─── Provided information

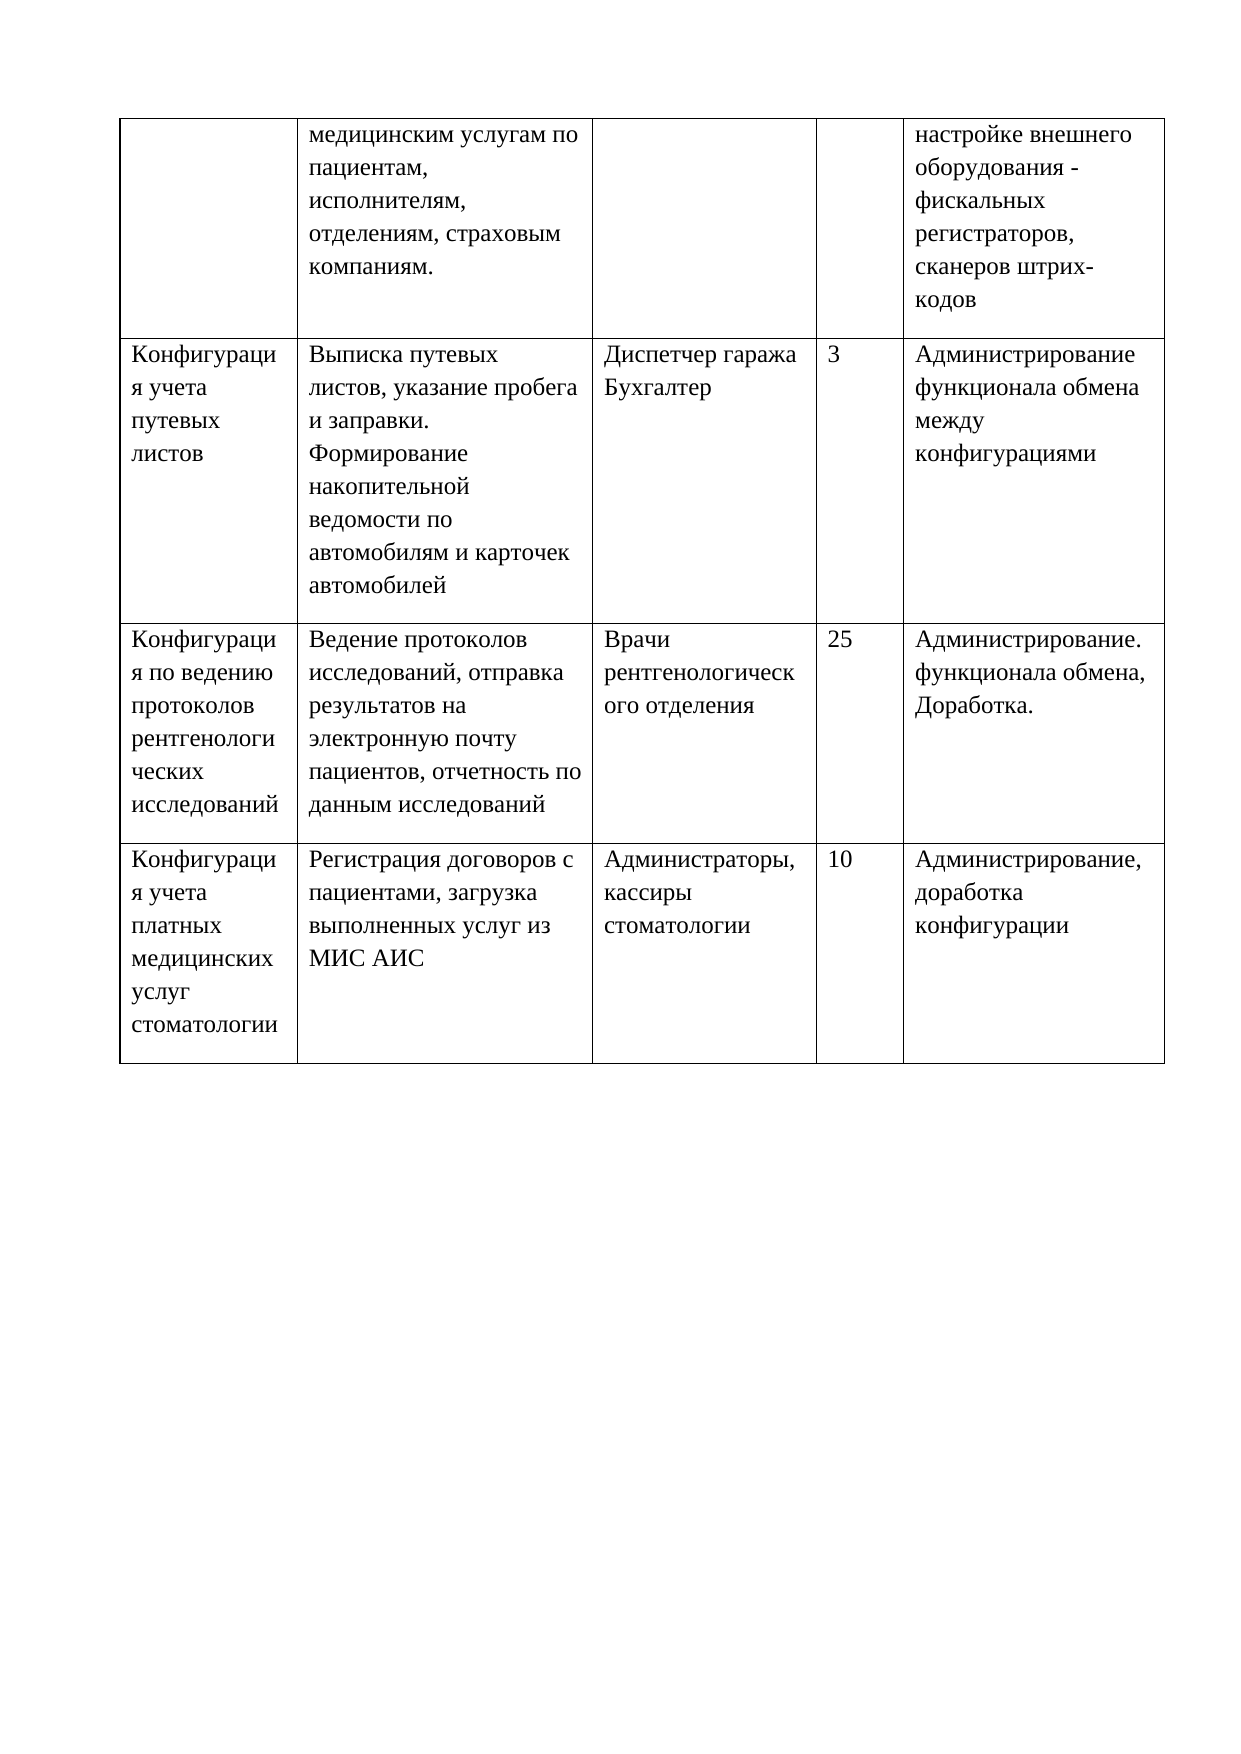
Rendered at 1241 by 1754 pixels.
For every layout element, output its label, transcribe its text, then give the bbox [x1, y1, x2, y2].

table_cell Регистрация договоров с пациентами, загрузка выполненных услуг из МИС АИС [298, 844, 592, 1062]
table_cell Конфигурация учета путевых листов [121, 339, 297, 623]
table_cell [298, 119, 592, 338]
table_cell Администрирование. функционала обмена, Доработка. [904, 624, 1164, 843]
table_cell Выписка путевых листов, указание пробега и заправки. Формирование накопительной ведомости по автомобилям и карточек автомобилей [298, 339, 592, 623]
table_cell Ведение протоколов исследований, отправка результатов на электронную почту пациентов, отчетность по данным исследований [298, 624, 592, 843]
table_cell Диспетчер гаража Бухгалтер [593, 339, 816, 623]
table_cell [904, 119, 1164, 338]
table_cell 10 [817, 844, 903, 1062]
table_cell Конфигурация учета платных медицинских услуг стоматологии [121, 844, 297, 1062]
table_cell Администраторы, кассиры стоматологии [593, 844, 816, 1062]
table_cell 25 [817, 624, 903, 843]
table_cell Администрирование, доработка конфигурации [904, 844, 1164, 1062]
table_cell Администрирование функционала обмена между конфигурациями [904, 339, 1164, 623]
table_cell Конфигурация по ведению протоколов рентгенологических исследований [121, 624, 297, 843]
table_cell 3 [817, 339, 903, 623]
table_cell Врачи рентгенологического отделения [593, 624, 816, 843]
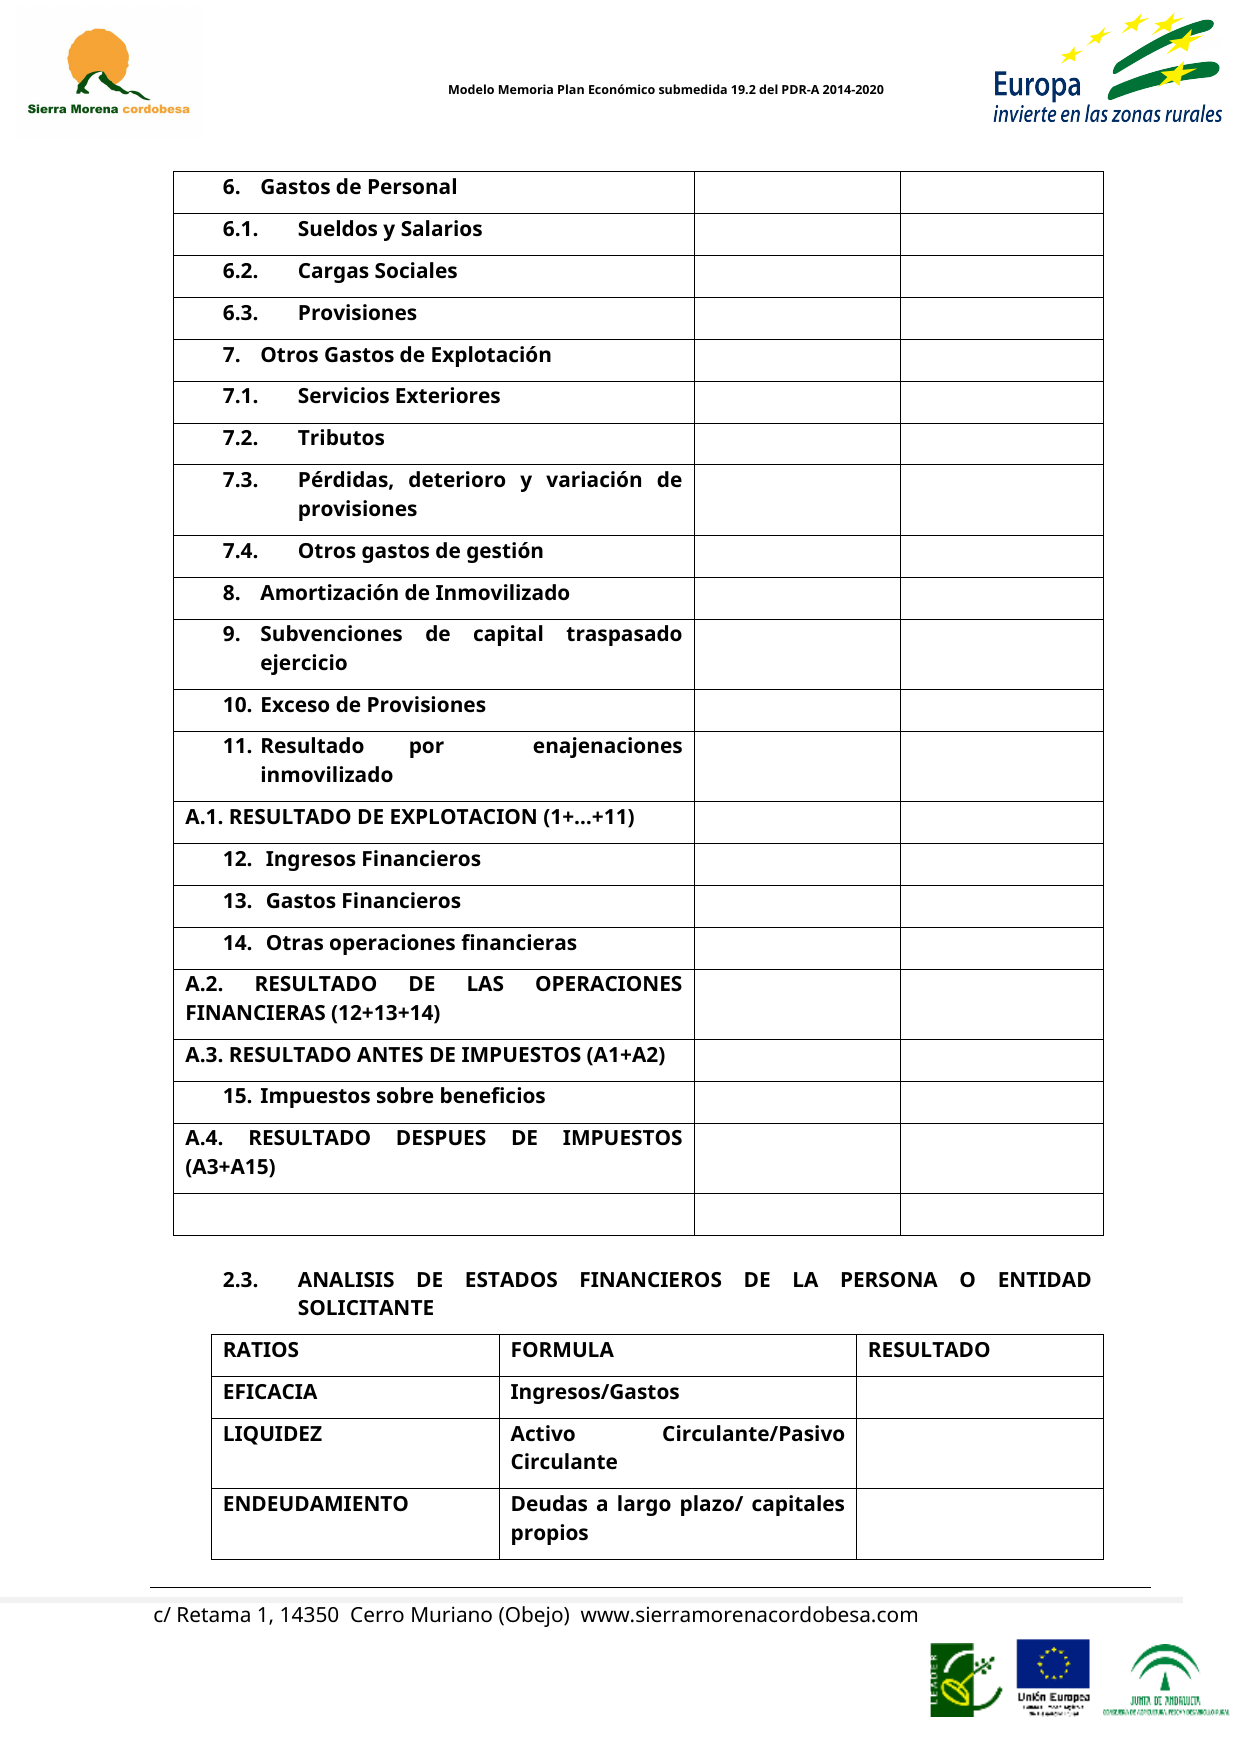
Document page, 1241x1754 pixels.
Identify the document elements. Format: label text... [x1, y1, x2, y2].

table_cell [901, 536, 1103, 577]
table_cell [695, 214, 900, 255]
table_cell [695, 1194, 900, 1235]
table_cell [901, 1124, 1103, 1193]
picture [930, 1643, 1004, 1717]
table_cell A.4. RESULTADO DESPUES DE IMPUESTOS (A3+A15) [174, 1124, 694, 1193]
table_cell [901, 214, 1103, 255]
table_cell [901, 465, 1103, 535]
table_cell [901, 1082, 1103, 1122]
table_cell Provisiones [174, 298, 694, 339]
table_cell Pérdidas, deterioro y variación de provisiones [174, 465, 694, 535]
table_cell [695, 886, 900, 927]
table_cell [695, 465, 900, 535]
table_cell [695, 844, 900, 885]
table_cell A.3. RESULTADO ANTES DE IMPUESTOS (A1+A2) [174, 1040, 694, 1081]
table_cell Otros gastos de gestión [174, 536, 694, 577]
table_cell Ingresos/Gastos [500, 1377, 856, 1418]
table_cell [695, 802, 900, 843]
table_cell [695, 1082, 900, 1122]
table_cell [695, 690, 900, 731]
table_cell [857, 1419, 1103, 1488]
table_cell Deudas a largo plazo/ capitales propios [500, 1489, 856, 1558]
table_cell Ingresos Financieros [174, 844, 694, 885]
table_cell Otras operaciones financieras [174, 928, 694, 968]
table_cell Impuestos sobre beneficios [174, 1082, 694, 1122]
table_cell [857, 1377, 1103, 1418]
table_cell Tributos [174, 424, 694, 464]
table_cell [901, 620, 1103, 689]
table_cell [901, 1040, 1103, 1081]
table_cell Subvenciones de capital traspasado ejercicio [174, 620, 694, 689]
table_cell [695, 424, 900, 464]
picture [1102, 1644, 1232, 1717]
table_cell Exceso de Provisiones [174, 690, 694, 731]
table_cell LIQUIDEZ [212, 1419, 499, 1488]
table_cell [695, 928, 900, 968]
table_cell [695, 536, 900, 577]
table_cell A.1. RESULTADO DE EXPLOTACION (1+…+11) [174, 802, 694, 843]
table_cell [695, 1124, 900, 1193]
table_cell A.2. RESULTADO DE LAS OPERACIONES FINANCIERAS (12+13+14) [174, 970, 694, 1039]
table_cell [901, 298, 1103, 339]
table_cell [695, 620, 900, 689]
table_cell Sueldos y Salarios [174, 214, 694, 255]
table_cell Gastos Financieros [174, 886, 694, 927]
table_cell Servicios Exteriores [174, 382, 694, 422]
table_cell ENDEUDAMIENTO [212, 1489, 499, 1558]
table_cell Cargas Sociales [174, 256, 694, 297]
picture [1014, 1638, 1093, 1717]
table_cell [901, 172, 1103, 213]
table_cell [901, 578, 1103, 618]
table_cell [901, 928, 1103, 968]
table_header RATIOS [212, 1335, 499, 1376]
table_cell [857, 1489, 1103, 1558]
table_cell [174, 1194, 694, 1235]
table_cell [901, 1194, 1103, 1235]
table_cell Activo Circulante/Pasivo Circulante [500, 1419, 856, 1488]
table_cell [901, 970, 1103, 1039]
table_cell [695, 578, 900, 618]
table_header RESULTADO [857, 1335, 1103, 1376]
table_cell [695, 172, 900, 213]
table_cell [901, 844, 1103, 885]
table_cell [695, 382, 900, 422]
table_cell Amortización de Inmovilizado [174, 578, 694, 618]
table_cell [695, 1040, 900, 1081]
table_cell [901, 690, 1103, 731]
table_cell [695, 732, 900, 801]
table_cell [901, 732, 1103, 801]
table_header FORMULA [500, 1335, 856, 1376]
table_cell EFICACIA [212, 1377, 499, 1418]
table_cell Otros Gastos de Explotación [174, 340, 694, 381]
table_cell [695, 256, 900, 297]
table_cell Resultado por enajenaciones inmovilizado [174, 732, 694, 801]
table_cell [901, 256, 1103, 297]
table_cell [901, 340, 1103, 381]
table_cell [901, 886, 1103, 927]
table_cell Gastos de Personal [174, 172, 694, 213]
table_cell [901, 802, 1103, 843]
list ANALISIS DE ESTADOS FINANCIEROS DE LA PERSONA O ENTIDAD SOLICITANTE [223, 1265, 1092, 1322]
table_cell [695, 970, 900, 1039]
table_cell [901, 424, 1103, 464]
table_cell [901, 382, 1103, 422]
table_cell [695, 298, 900, 339]
table_cell [695, 340, 900, 381]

──────

▸ **Work task**
From the records above, copy only the lines running from the line containing "table_cell [298, 119, 592, 338]" to the line containing "Document page, 1241x1754 pixels.", both ends included. Leave the pictures out.

▸ **Answer to this problem**
table_cell [298, 119, 592, 338]
table_cell Администрирование. функционала обмена, Доработка. [904, 624, 1164, 843]
table_cell Выписка путевых листов, указание пробега и заправки. Формирование накопительной ведомости по автомобилям и карточек автомобилей [298, 339, 592, 623]
table_cell Ведение протоколов исследований, отправка результатов на электронную почту пациентов, отчетность по данным исследований [298, 624, 592, 843]
table_cell Диспетчер гаража Бухгалтер [593, 339, 816, 623]
table_cell [904, 119, 1164, 338]
table_cell 10 [817, 844, 903, 1062]
table_cell Конфигурация учета платных медицинских услуг стоматологии [121, 844, 297, 1062]
table_cell Администраторы, кассиры стоматологии [593, 844, 816, 1062]
table_cell 25 [817, 624, 903, 843]
table_cell Администрирование, доработка конфигурации [904, 844, 1164, 1062]
table_cell Администрирование функционала обмена между конфигурациями [904, 339, 1164, 623]
table_cell Конфигурация по ведению протоколов рентгенологических исследований [121, 624, 297, 843]
table_cell 3 [817, 339, 903, 623]
table_cell Врачи рентгенологического отделения [593, 624, 816, 843]
Document page, 1241x1754 pixels.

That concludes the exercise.